Back in 2017, it came down to one of the most unusual occurrences in professional golf history. After the final putt fell and all the points were tallied, the Rolex LPGA Player of the Year race ended in a tie between So Yeon Ryu and Sung Hyun Park. Both players won twice that year, including one major apiece, and they both had high enough finishes in the same number of events that no matter how many decimal places you carried the calculations, the two remained tied. It was a first in LPGA Tour history. Both Ryu and Park’s names are on the trophy and both received one point toward the LPGA Hall of Fame as a result.
These sorts of anomalies are possible because, unlike player-of-the-year awards in other sports that are based on votes, the Rolex LPGA Player of the Year is completely objective. Players receive 30 points for a win, 12 points for a runner-up finish, 9 points for finishing third, 7 for fourth, 6 for fifth and on down the line until you get a single point for finishing tenth.
There have been times of domination when the Rolex LPGA Player of the Year was never in doubt. Kathy Whitworth, the winningest player in LPGA Tour history, won the first four awards beginning in 1966 and seven out of the first eight. The only interruption came in 1970 when Sandra Haynie was Player of the Year.

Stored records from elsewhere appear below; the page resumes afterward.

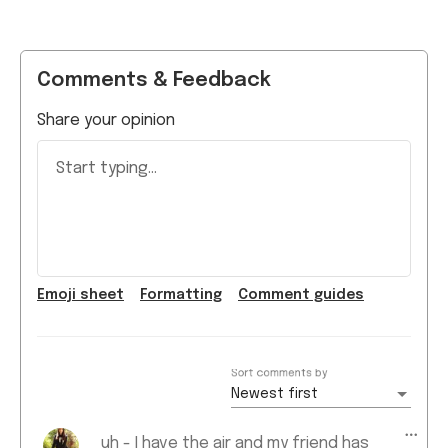
Comments & Feedback
Share your opinion
Start typing...
Emoji
sheet
Formatting
Comment guide
s
Sort comments by
Newest first
uh - I have the air and my friend has
the pro. Mine's thinner, lighter, faster,
Amani N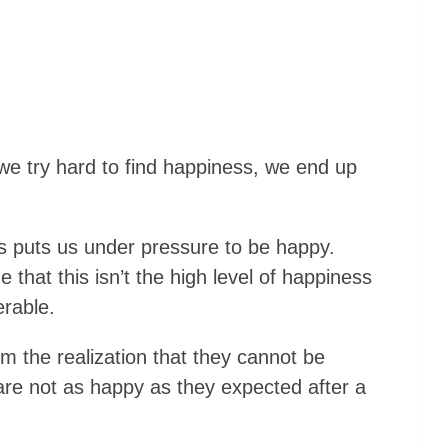
we try hard to find happiness, we end up
s puts us under pressure to be happy.
that this isn’t the high level of happiness
erable.
om the realization that they cannot be
 are not as happy as they expected after a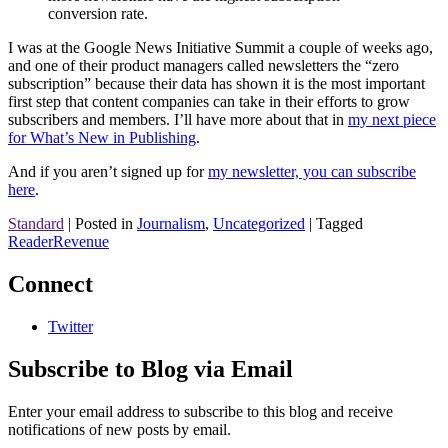
conversion rate.
I was at the Google News Initiative Summit a couple of weeks ago,
and one of their product managers called newsletters the “zero
subscription” because their data has shown it is the most important
first step that content companies can take in their efforts to grow
subscribers and members. I’ll have more about that in
my next piece
for What’s New in Publishing
.
And if you aren’t signed up for
my newsletter, you can subscribe
here
.
Standard
|
Posted in
Journalism
,
Uncategorized
|
Tagged
ReaderRevenue
Connect
Twitter
Subscribe to Blog via Email
Enter your email address to subscribe to this blog and receive
notifications of new posts by email.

Annika Sorenstam was Player of the Year eight times, the most in history. Five of those came in a row between 2001 and 2005. And they were never in question. The same was true with Lorena Ochoa’s four consecutive titles between 2006 and 2009. But since Yani Tseng won back-to-back player-of-the-year awards in 2011 and 2012, the title has been closely contested, often remaining undecided until the final putt of the season.
This year, with only two events remaining, six players could still be crowned Rolex LPGA Player of the Year. Lydia Ko came into the Pelican Women’s Championship leading Minjee Lee by one point with Brooke Henderson and Atthaya Thitikul 20 points back. Should Lydia hoist the Pelican Women’s Championship trophy on Sunday – an event she lost in a three-way playoff a year ago – then she would capture her second Rolex LPGA Player of the Year, the first coming back in 2015 when Lydia was still a bespectacled teenager.
Certainly Lydia, who arrived at Pelican Golf Club with two wins and 13 top-10 finishes and is leading the Race to the CME Globe as well as the Vare Trophy contest for low-stroke average, has the best shot. But Lee, who has two wins on the season, including a major championship, could finish in 10th place or better at the CME Group Tour Championship and still be Player of the Year depending on how others in contention finish.
Henderson, also a major champion in 2022, could lock up the title with two wins or a runner up and a third-place finish in the final two events of the year, while Thitikul, who captured the Louise Suggs Rolex Rookie of the Year award before the first shots were struck at Pelican, needs another win to have a chance. Should Thitikul enter the CME Group Tour Championship more than 30 points behind, she would be mathematically eliminated.
Should she win, Thitikul would join Nancy Lopez and Sung Hyun Park as the only players in LPGA Tour history to capture both Rookie of the Year and Player of the Year in the same season.
The final two players with a shot – albeit a long one – are both major champions. In Gee Chun, who won the KPMG Women’s PGA Championship and lost the AIG Women’s Open in a playoff, needs to win the Pelican Women’s Championship and the CME Group Tour Championship to have a chance. If Chun does not win this week, she would be eliminated.
Jennifer Kupcho, who won three times this season, including the Chevron Championship, needs to win the Pelican Women’s Championship and the CME Group Tour Championship as well. If Kupcho does not win back-to-back events to close out 2022, she too would be eliminated.
As players enter the final furlong, Lydia has the lead and the inside track. But history has shown that the race isn’t over until they all pass the finish line. And as we’ve seen often in recent years, anything can happen in the closing moments of a tight race.